At issue is a 2011 DOJ Office of Legal Counsel opinion on the Wire Act. Under the interpretation, online sports betting was deemed to fall afoul of federal law, while other forms of online gaming were declared not to violate the law, giving states the option to pursue non-sports online gaming if they so choose.

Since that decision, Nevada, Delaware, New Jersey and Pennsylvania have passed state laws legalizing and regulating forms of online gambling. In 2017, New Jersey signed onto a Multi-State Internet Gaming Agreement allowing individuals in the state to play poker at the same virtual table as those in Nevada and Delaware, which first joined the online gaming ranks in 2014.

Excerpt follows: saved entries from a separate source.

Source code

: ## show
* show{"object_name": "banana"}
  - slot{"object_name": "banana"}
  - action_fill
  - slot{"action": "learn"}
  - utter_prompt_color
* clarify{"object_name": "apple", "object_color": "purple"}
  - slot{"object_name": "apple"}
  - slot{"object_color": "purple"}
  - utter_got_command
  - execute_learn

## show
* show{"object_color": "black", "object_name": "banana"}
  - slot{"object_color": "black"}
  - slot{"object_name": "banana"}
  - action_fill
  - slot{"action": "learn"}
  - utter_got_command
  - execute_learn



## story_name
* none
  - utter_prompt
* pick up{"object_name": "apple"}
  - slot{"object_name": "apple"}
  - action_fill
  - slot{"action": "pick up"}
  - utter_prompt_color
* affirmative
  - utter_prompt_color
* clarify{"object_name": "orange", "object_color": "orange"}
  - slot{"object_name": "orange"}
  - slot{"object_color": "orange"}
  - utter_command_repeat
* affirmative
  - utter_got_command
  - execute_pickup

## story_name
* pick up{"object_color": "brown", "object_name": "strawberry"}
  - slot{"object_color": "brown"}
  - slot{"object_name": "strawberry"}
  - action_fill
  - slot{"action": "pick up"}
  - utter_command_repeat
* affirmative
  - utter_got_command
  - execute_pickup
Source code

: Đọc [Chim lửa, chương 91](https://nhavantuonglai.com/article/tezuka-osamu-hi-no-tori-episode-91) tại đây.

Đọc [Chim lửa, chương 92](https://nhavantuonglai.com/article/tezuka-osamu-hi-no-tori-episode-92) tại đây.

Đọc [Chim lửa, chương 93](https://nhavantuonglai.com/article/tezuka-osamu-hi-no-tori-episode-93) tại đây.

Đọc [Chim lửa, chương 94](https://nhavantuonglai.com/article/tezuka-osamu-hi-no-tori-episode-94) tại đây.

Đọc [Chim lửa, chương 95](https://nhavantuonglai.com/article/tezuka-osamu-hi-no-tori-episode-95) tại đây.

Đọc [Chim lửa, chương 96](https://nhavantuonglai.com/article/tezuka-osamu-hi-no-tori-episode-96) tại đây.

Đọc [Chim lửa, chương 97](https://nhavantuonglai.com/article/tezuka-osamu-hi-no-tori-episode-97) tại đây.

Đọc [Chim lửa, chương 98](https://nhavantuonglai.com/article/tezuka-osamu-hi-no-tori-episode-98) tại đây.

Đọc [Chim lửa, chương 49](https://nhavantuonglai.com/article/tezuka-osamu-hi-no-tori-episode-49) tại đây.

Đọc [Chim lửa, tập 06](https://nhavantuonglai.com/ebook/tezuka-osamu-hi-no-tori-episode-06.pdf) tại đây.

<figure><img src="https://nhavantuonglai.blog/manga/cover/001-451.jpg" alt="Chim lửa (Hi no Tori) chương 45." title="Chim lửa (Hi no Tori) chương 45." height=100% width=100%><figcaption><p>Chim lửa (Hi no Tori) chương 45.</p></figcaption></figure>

Titus’ letter came in response to a letter from Sens. Lindsey Graham, a Republican from South Carolina, and Dianne Feinstein a Democrat from California—both veteran members of the Senate Finance Committee—in which they called on Rosenstein to reverse course with respect to online gaming. Some members of the New Jersey delegation sent a letter to Rosenstein in January similar to Titus’s.

In her letter, the Nevada Democrat argued that Graham and Feinstein were exaggerating the effects of online gaming on children.

“The Graham-Feinstein letter uses fear tactics and hyperbolic language to emphasize their distaste for online gaming,” Titus wrote. “While they claim ‘online gaming preys on children,’ in Nevada there are effective technological safeguards in place to verify age and location, and regulators can impose additional requirements to further mitigate the risk of play by minors.”

According to Titus’s office, there is a concern among “major gaming interests” in Nevada about the future of the 2011 DOJ opinion because of possible changes by President Donald Trump’s administration.

Specifically, the gaming industry is concerned about Rosenstein, who oversees gaming issues since Attorney General Jeff Sessions recused himself. Sessions’ recusal occurred because he hired a lawyer during his confirmation process who had ties to online-gambling opponent Sheldon Adelson.  

Gaming supporters were heartened by Sessions’ recusal because he appeared to support reversing the 2011 opinion, but now they are concerned about Rosenstein, who has a history of cracking down on online gaming. When he was U.S. Attorney for Maryland, Rosenstein indicted Bodog.com in 2012 for illegal sports gambling and money laundering.